Menu

Présentation

Jean-Etienne MICHEL
Naissance à Paris en 1970.
Etudes de chimie des matériaux puis de sciences physiques à Lyon.
Sculpteur autodidacte.
Expositions et symposiums de sculpture depuis 2001.
Atelier en Bourgogne depuis 2005.
Mes sculptures, en ronde bosse ou haut relief, sont réalisées par taille directe sur pierre, sur bois ou par modelage en argile. Elles naissent du mariage de divers matériaux, bruts ou polis, telle l’alliance du métal, de la pierre, de la terre ou du bois. Elles sont l’expression d’une inspiration classique et d’un traitement moderne de la matière. La matière me passionne par la diversité de ses propriétés physico-chimiques. Lorsque je la travaille, quelque chose de singulier que je ne peux expliquer se produit. Je deviens sculpteur qu’à partir du moment où je me laisse moi-même sculpter par quelque chose qui me dépasse, autrement dit je dois être continuellement dans une attitude d’écoute intérieure. Par une sorte d’alchimie, la matière et l’invisible fusionnent par l’action de mes mains pour faire naître des émotions.

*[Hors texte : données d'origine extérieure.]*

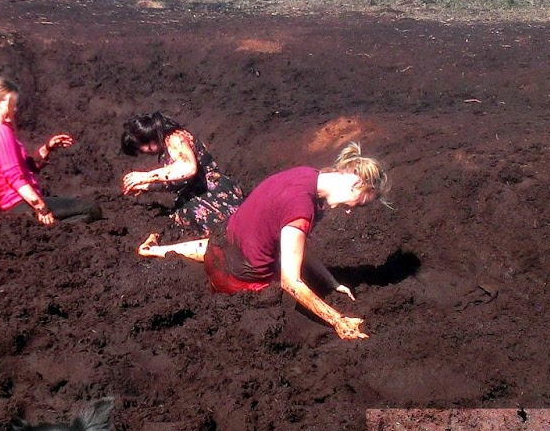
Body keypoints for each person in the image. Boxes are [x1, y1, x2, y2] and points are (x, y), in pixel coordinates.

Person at [139, 142, 389, 340]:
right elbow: (291, 283)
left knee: (225, 248)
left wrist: (330, 280)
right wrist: (338, 321)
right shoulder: (301, 208)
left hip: (223, 243)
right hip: (243, 284)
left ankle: (155, 251)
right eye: (358, 204)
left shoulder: (305, 174)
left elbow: (294, 244)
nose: (349, 211)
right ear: (356, 183)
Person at [0, 75, 101, 225]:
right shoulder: (0, 132)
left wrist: (48, 148)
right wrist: (41, 207)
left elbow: (24, 167)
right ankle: (51, 228)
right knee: (92, 209)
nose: (14, 109)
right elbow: (14, 177)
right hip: (20, 203)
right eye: (10, 104)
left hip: (10, 206)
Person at [120, 111, 245, 238]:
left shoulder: (175, 138)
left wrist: (145, 176)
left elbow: (188, 168)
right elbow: (176, 182)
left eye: (140, 148)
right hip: (196, 194)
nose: (143, 153)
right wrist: (146, 186)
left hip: (211, 193)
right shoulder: (166, 147)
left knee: (226, 230)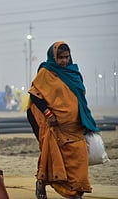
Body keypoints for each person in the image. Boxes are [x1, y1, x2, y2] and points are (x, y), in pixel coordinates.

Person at [27, 41, 99, 199]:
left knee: (80, 160)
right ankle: (42, 183)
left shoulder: (74, 73)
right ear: (53, 57)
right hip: (57, 127)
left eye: (67, 57)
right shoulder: (46, 72)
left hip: (76, 126)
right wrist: (48, 114)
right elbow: (35, 95)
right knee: (55, 159)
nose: (64, 61)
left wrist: (87, 119)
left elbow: (80, 99)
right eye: (60, 58)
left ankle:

C’est ainsi que mes sculptures sont témoins des moments forts de ma vie et donnent accès à mon univers intérieur.

J’ai présenté mon travail dans de nombreuses expositions collectives ou personnelles et j’ai également été distingué (médaille d’or au 49ème Salon des Amis des Arts Pont de Chéruy (38) en 2003) ou invité d’honneur dans différents salons. Je travaille aussi sur commandes en France et à l’étranger.

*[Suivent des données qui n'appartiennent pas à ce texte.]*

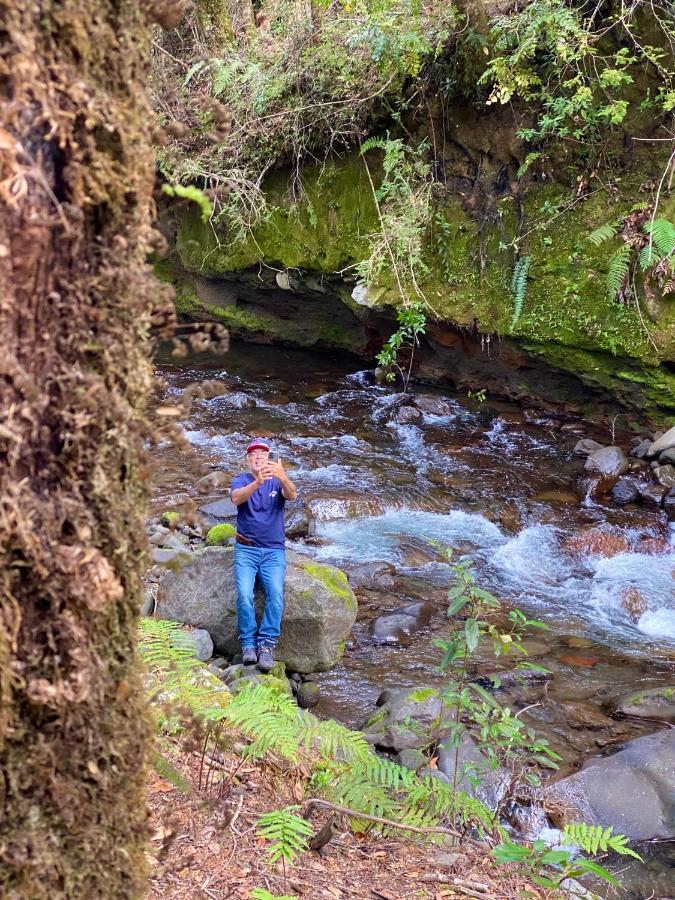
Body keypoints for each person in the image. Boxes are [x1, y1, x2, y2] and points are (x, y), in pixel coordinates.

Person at [230, 440, 297, 672]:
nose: (258, 457)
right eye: (253, 454)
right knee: (244, 594)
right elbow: (236, 498)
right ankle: (248, 644)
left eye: (262, 453)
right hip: (245, 550)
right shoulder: (242, 480)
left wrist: (284, 476)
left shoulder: (278, 480)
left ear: (268, 457)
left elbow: (292, 495)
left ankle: (267, 644)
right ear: (248, 459)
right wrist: (258, 482)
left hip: (273, 551)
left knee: (276, 594)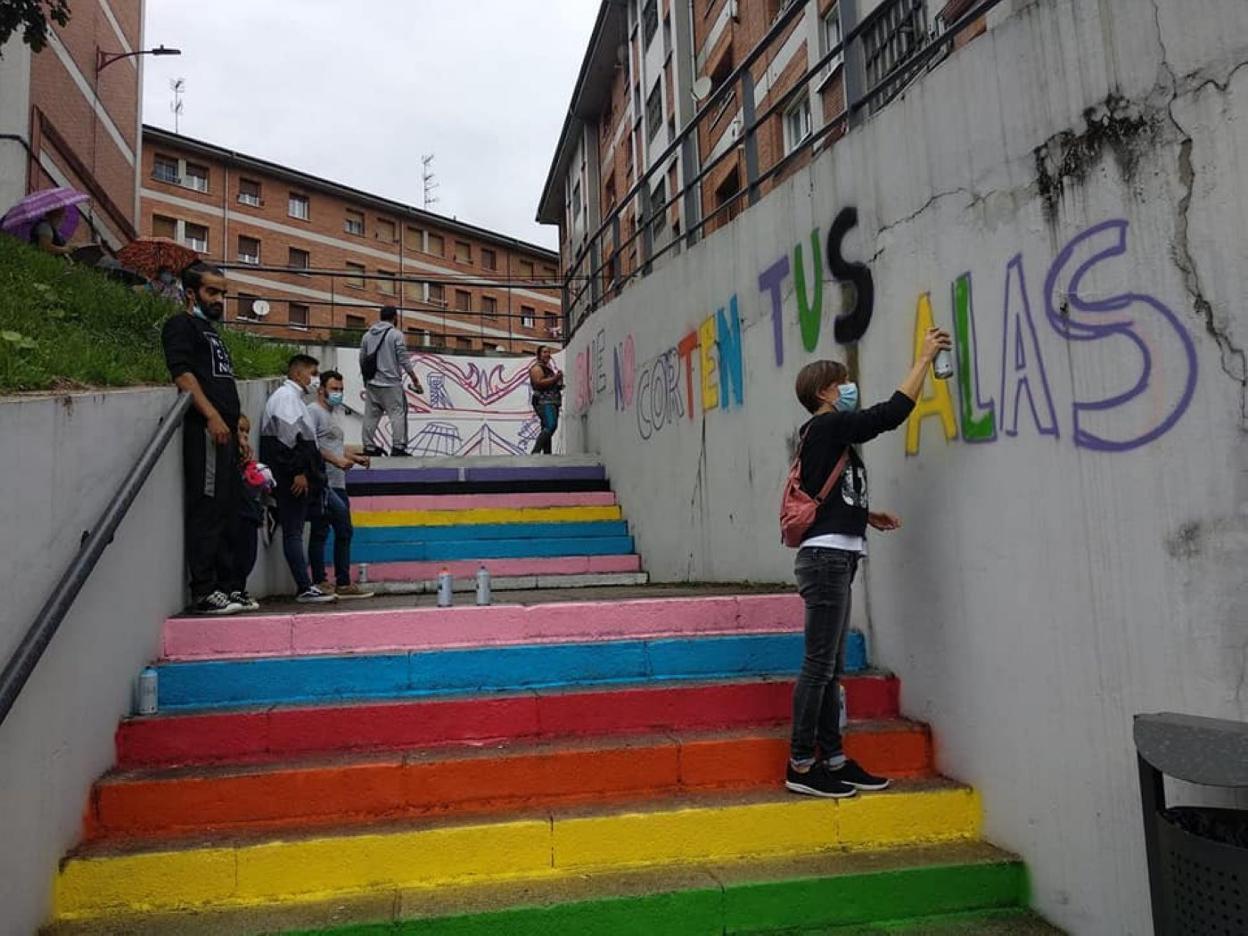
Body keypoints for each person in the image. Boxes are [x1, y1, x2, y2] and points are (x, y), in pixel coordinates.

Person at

« Qu’il taille – en direct – dans le marbre ou la pierre, Jean-Etienne MICHEL fait entrer sa création dans la troisième dimension, sans exagération avec un naturel et un subtil dosage de douceur et d’intensité, lesquels caractérisent également le sculpteur.

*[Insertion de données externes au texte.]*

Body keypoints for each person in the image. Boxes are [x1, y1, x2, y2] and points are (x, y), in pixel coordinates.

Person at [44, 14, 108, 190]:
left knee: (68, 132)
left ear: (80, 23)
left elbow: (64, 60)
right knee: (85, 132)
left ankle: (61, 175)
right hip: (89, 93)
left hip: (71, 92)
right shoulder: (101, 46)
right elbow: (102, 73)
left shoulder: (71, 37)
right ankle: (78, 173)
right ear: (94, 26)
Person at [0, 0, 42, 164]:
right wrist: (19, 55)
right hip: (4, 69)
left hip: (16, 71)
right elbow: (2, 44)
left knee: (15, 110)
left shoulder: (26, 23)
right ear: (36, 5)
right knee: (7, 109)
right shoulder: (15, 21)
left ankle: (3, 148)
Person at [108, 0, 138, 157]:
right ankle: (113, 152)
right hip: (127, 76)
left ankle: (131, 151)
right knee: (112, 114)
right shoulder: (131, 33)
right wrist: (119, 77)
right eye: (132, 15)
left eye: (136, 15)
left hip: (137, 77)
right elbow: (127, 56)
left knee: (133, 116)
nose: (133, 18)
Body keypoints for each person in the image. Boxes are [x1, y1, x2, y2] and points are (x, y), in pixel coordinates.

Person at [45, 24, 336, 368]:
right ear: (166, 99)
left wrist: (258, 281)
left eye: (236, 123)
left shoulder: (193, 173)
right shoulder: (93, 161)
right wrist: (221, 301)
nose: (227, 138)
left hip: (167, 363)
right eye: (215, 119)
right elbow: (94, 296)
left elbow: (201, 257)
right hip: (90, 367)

Mais, en tentateur de perpétuité, le sculpteur nous présente un univers habité de silence qui embrasse des valeurs dépassant la simple représentation de l’homme pour une spiritualité figurée qui intime à l’atmosphère céleste afin de témoigner des sentiments qui emportent l’âme humaine. Ses proportions expressionnistes se permettant quelques écarts de langage ainsi que la torsion des volumes encouragent les mystères de ces élans mystiques.

Si, pour ces œuvres, l’affectation n’est pas afféterie, elle est destination espace pour, qu’en toute autonomie, son art s’épanouisse avec aisance. Ainsi, la sculpture exprime toute sa consonance matiériste quel que soit l’approche que l’artiste a officiée et quel que soit l’angle sous lequel le visiteur regarde l’œuvre ».